## WHAT THE TASK REQUIRES
Down to the last line, set down the material below exactly, excluding pictures.

## INFORMATION SUPPLIED
▽
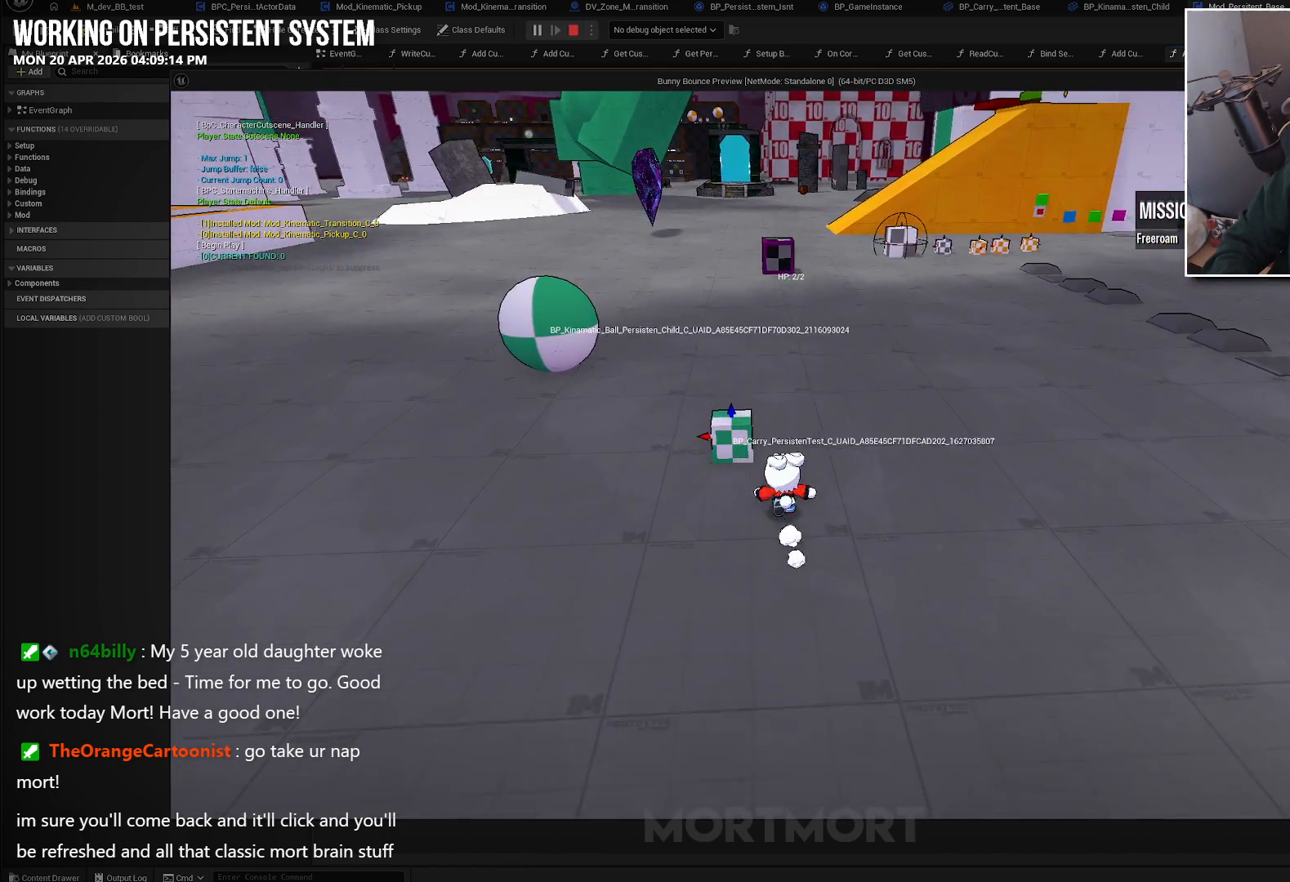
{"buttons": [], "left_stick": "up", "right_stick": "center", "events": [[100, "left_stick", "center"], [217, "right_stick", "center"], [350, "Y", "down"], [450, "Y", "up"], [450, "left_stick", "up"]]}
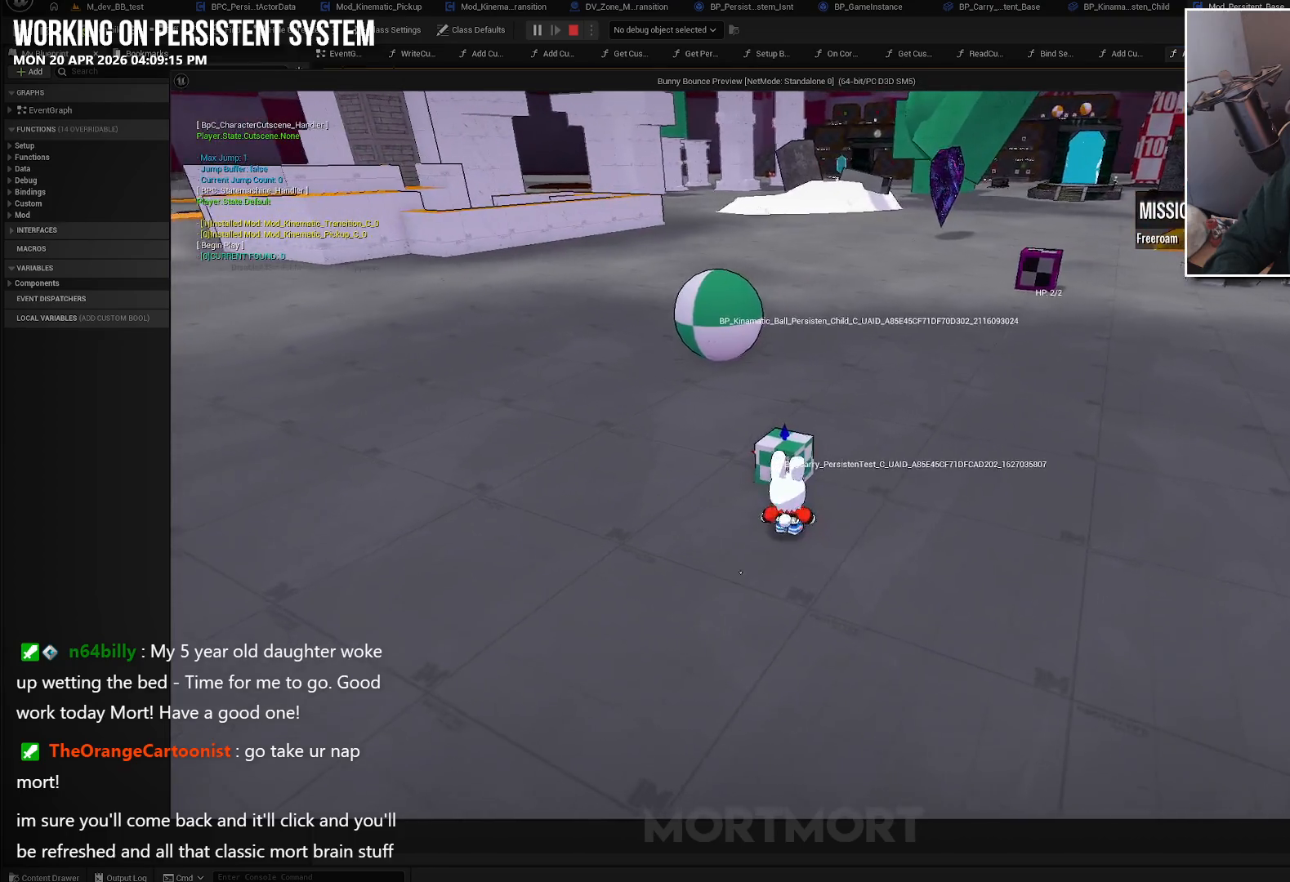
{"buttons": [], "left_stick": "center", "right_stick": "center", "events": [[117, "right_stick", "left"], [217, "left_stick", "center"], [250, "right_stick", "center"], [350, "Y", "down"], [467, "Y", "up"]]}
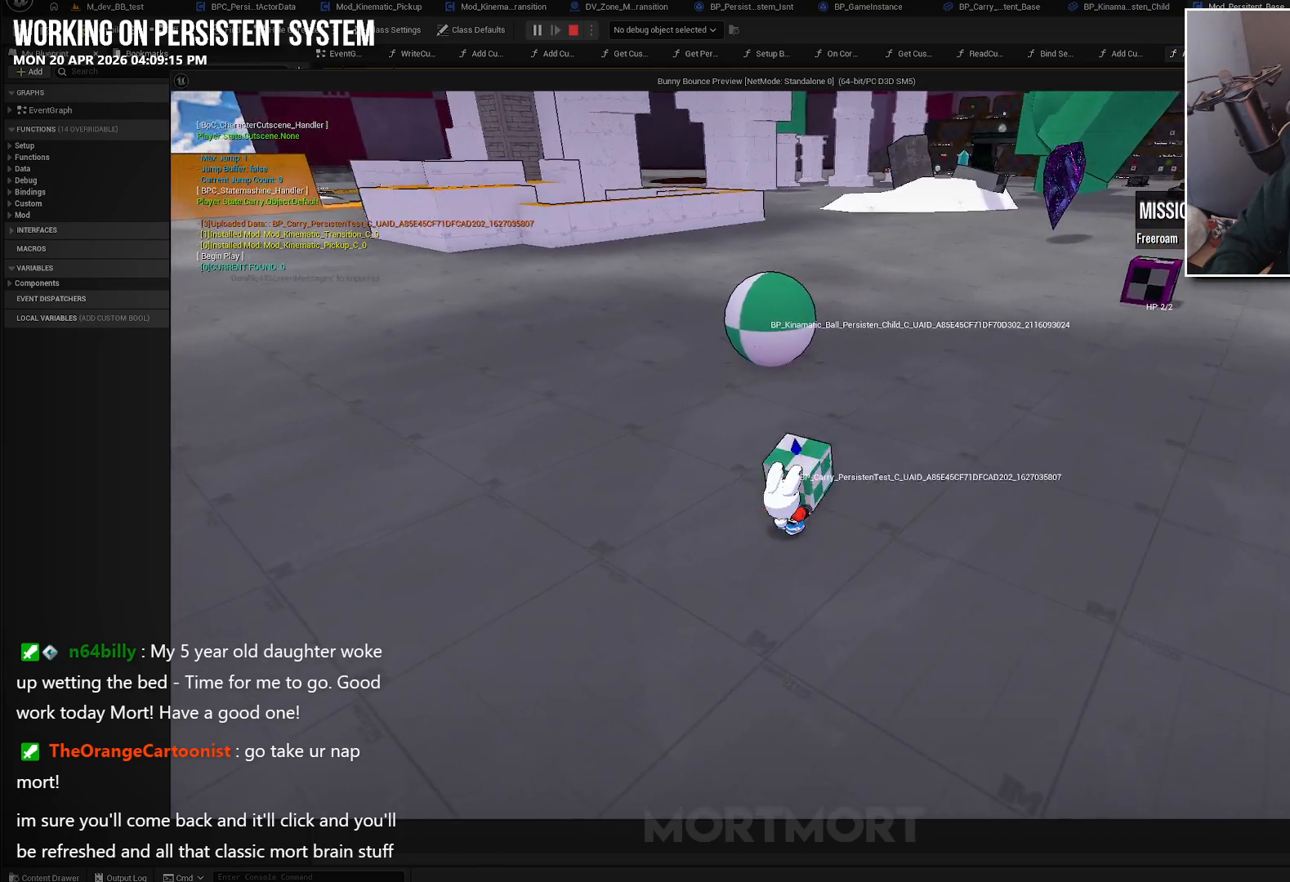
{"buttons": [], "left_stick": "up-left", "right_stick": "left", "events": [[17, "left_stick", "left"], [67, "right_stick", "left"], [367, "left_stick", "up-left"]]}
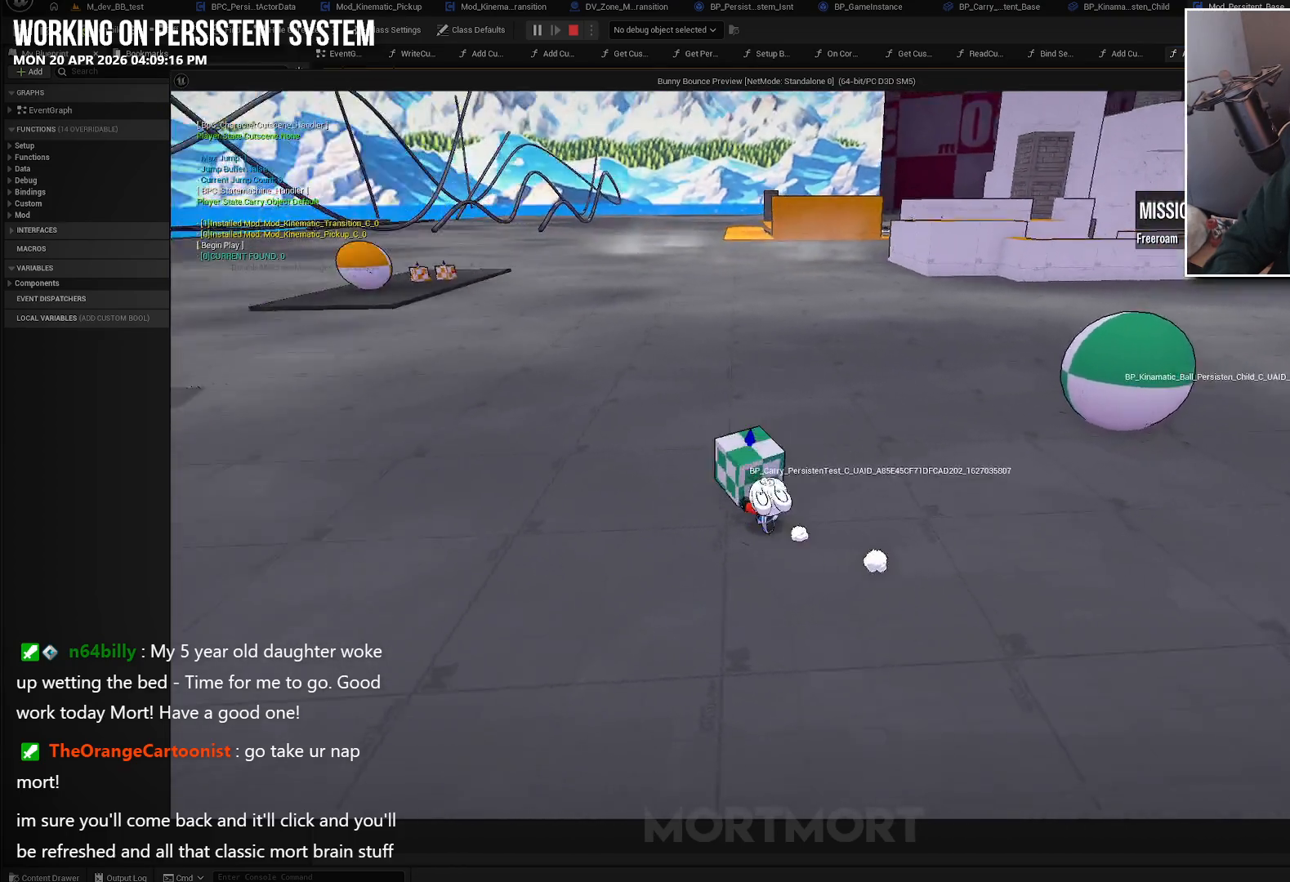
{"buttons": [], "left_stick": "up", "right_stick": "center", "events": [[33, "left_stick", "up"], [333, "right_stick", "center"]]}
△
## ANSWER BELOW
{"buttons": [], "left_stick": "up", "right_stick": "center", "events": [[100, "left_stick", "center"], [217, "right_stick", "center"], [350, "Y", "down"], [450, "Y", "up"], [450, "left_stick", "up"]]}
{"buttons": [], "left_stick": "center", "right_stick": "center", "events": [[117, "right_stick", "left"], [217, "left_stick", "center"], [250, "right_stick", "center"], [350, "Y", "down"], [467, "Y", "up"]]}
{"buttons": [], "left_stick": "up-left", "right_stick": "left", "events": [[17, "left_stick", "left"], [67, "right_stick", "left"], [367, "left_stick", "up-left"]]}
{"buttons": [], "left_stick": "up", "right_stick": "center", "events": [[33, "left_stick", "up"], [333, "right_stick", "center"]]}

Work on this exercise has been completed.